**Work item**
Among the lines of the data, copy those that hold "down".

**The data**
# # #
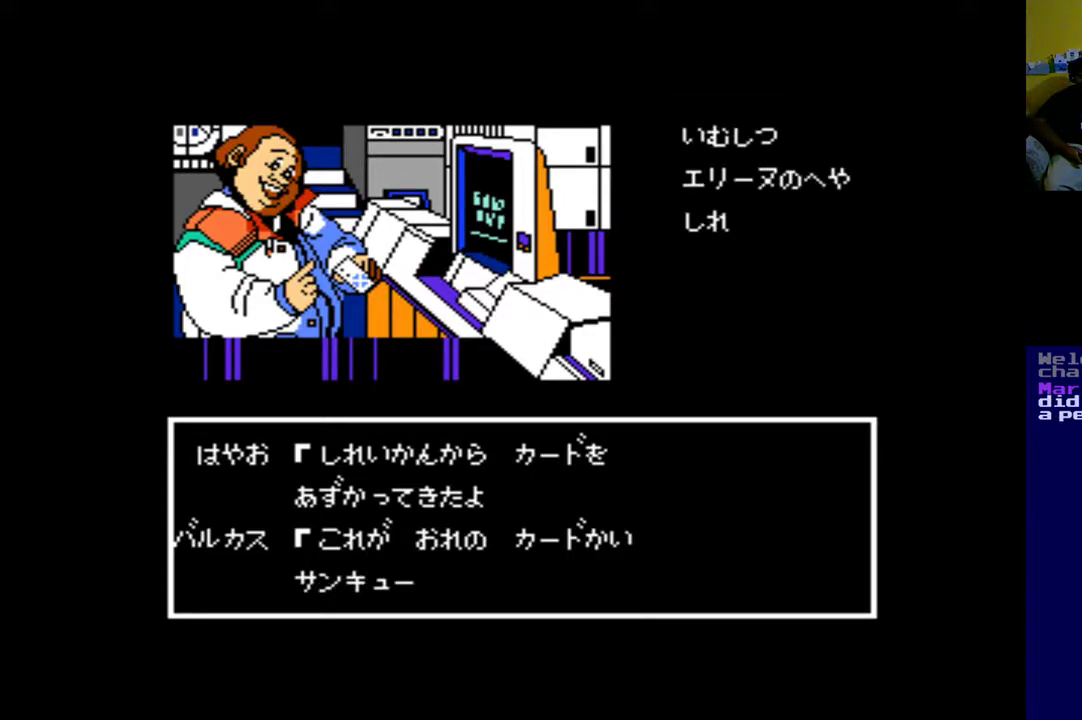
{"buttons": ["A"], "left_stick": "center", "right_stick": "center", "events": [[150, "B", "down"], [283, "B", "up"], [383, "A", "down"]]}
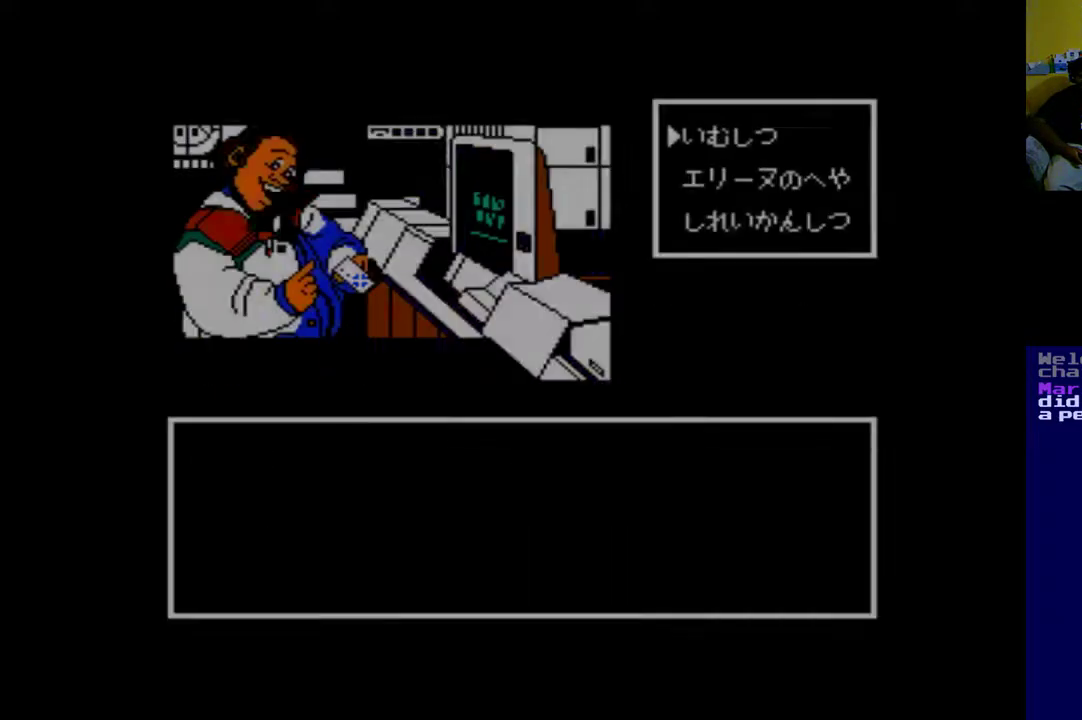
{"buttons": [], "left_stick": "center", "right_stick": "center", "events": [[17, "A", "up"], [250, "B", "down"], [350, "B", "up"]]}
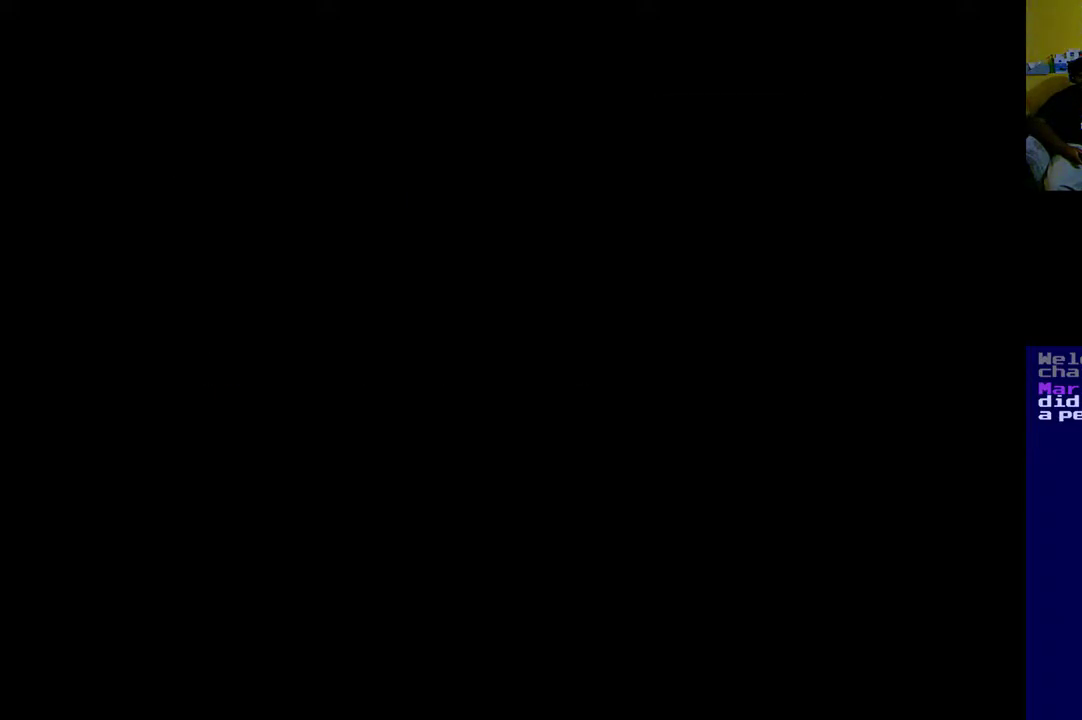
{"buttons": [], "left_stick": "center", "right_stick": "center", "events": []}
# # #
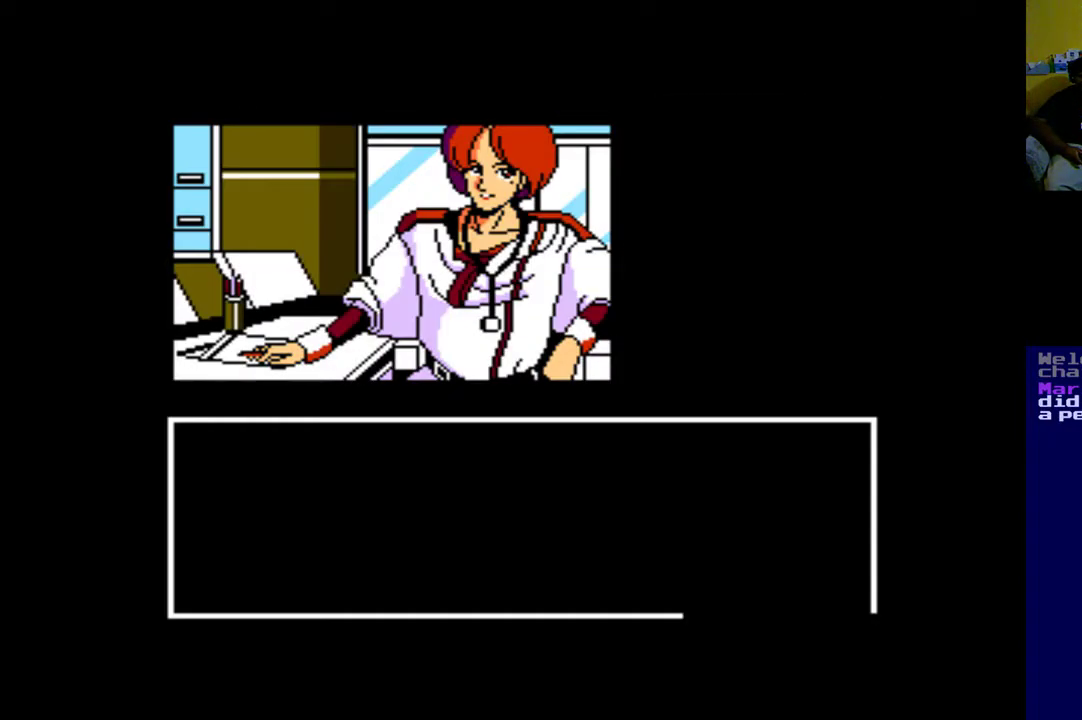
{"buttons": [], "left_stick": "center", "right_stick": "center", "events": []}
# # #
**Written answer**
{"buttons": ["A"], "left_stick": "center", "right_stick": "center", "events": [[150, "B", "down"], [283, "B", "up"], [383, "A", "down"]]}
{"buttons": [], "left_stick": "center", "right_stick": "center", "events": [[17, "A", "up"], [250, "B", "down"], [350, "B", "up"]]}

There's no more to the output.